By the time of World War I, Porsche was creating gun carriages, powered ‘mixed-drive’ vehicles, trains with hub-motors to ensure lightness by removing the need for a heavy separate locomotive, and other devices for the Austrian military. Ferdinand also dreamed up a horizontally opposed engine that was almost a flat-type but which had its cylinders lying at an angle in a curious X-layout.
Back in Vienna of 1900–14, Porsche designed fire engines, buses, tractors, gun carriages, drive-mechanisms, chassis, streamlined fairings and a host of others. He did, however, feel constrained by his employment at Lohner (where he had spent a lot of money on research) and at the age of thirty joined the famous marque of Austrian-Daimler (later Austro-Daimler) in Wiener-Neustadt, south of Vienna. There was the biggest car-making factory in all of Europe, run by Paul Daimler – son of Gottlieb Daimler of Stuttgart.
In World War II, Porsche would design the lethal and much-feared ‘Tiger’ tank, the Maus (‘Mouse’) heavy tank and the amphibian VW Schwimmwagen and court controversy as a result – not helped by perceptions of his role in the development of the Volkswagen ‘Peoples Car’ at Hitler’s direct orders. But Porsche was not alone in working for the Nazis – many Germans had to do that.
AUSTRO-DAIMLER & JELLINEK
As technical director at Austrian-Daimler, many doors of thinking and realisation were now open for Ferdinand and he pursued car design at the leading edge of its development years. He quickly turned out a modified Mercedes with 85bhp racing car with hub-drive. A Porsche-designed 250bhp SSKL model also impressed observers.

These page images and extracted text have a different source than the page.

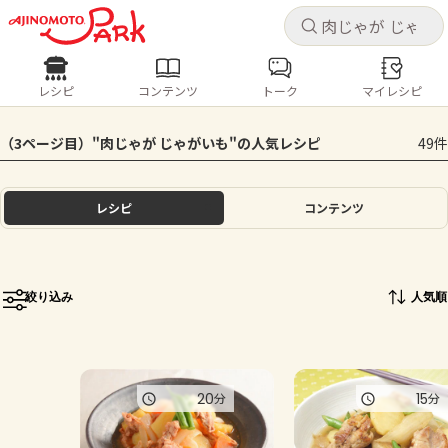
キャ
キャ
レシピ
コンテンツ
トーク
マイレシピ
レシピ
コンテンツ
ログインするとレシピを保存できます
（3ページ目）"肉じゃが じゃがいも"の人気レシピ
49件
ログイン
新規登録
人気の食材・レシピ
レシピ
コンテンツ
ホーム
きゅうり
なす
トマト
とうもろこし
ピーマン
みょうが
ゴーヤ
コンテンツ
絞り込み
人気順
レシピ
トーク
20
15
分
分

The 1921 Austro-Daimler Sascha with an engine of 1,100cc – driven by Neubauer to 88mph.PORSCHE
Austro-Daimler grew from the engineering company originally founded by the Fischer brothers in 1865 and would grow into Daimler-Benz AG. Like Herr Dr Porsche, Herr Daimler and Herr Benz were not aristocratic, being the sons of a baker and a train driver, respectively. The Jellinek family were backers of the Austro-Daimler and Emile Jellinek’s daughter Mercedes would give her name to the marque of Mercedes via a link from Daimler to Stuttgart. In 1903 Emile was granted the legal right to call his family named business Jellinek Mercedes. He added the Mercedes name to the trademark for the German Daimlers that he imported to Austria: so was born the idea of Mercedes-Daimler that became Mercedes-Benz.
The Daimler versus Benz story had to be acted out, but Mercedes gave her name to the subsequent marque. But it was Jellinek money within Austro-Daimler that helped Ferdinand Porsche create the small ‘Maja’ 30bhp car (an elder Jellinek daughter, Maja, had given her name to the Porsche-influenced car of that name). Then came a more adventurous design, a 32bhp, 4-speed car with chain-drive (later shaft-driven): the Emperor of Austria bought one for its hill-climbing abilities and long range.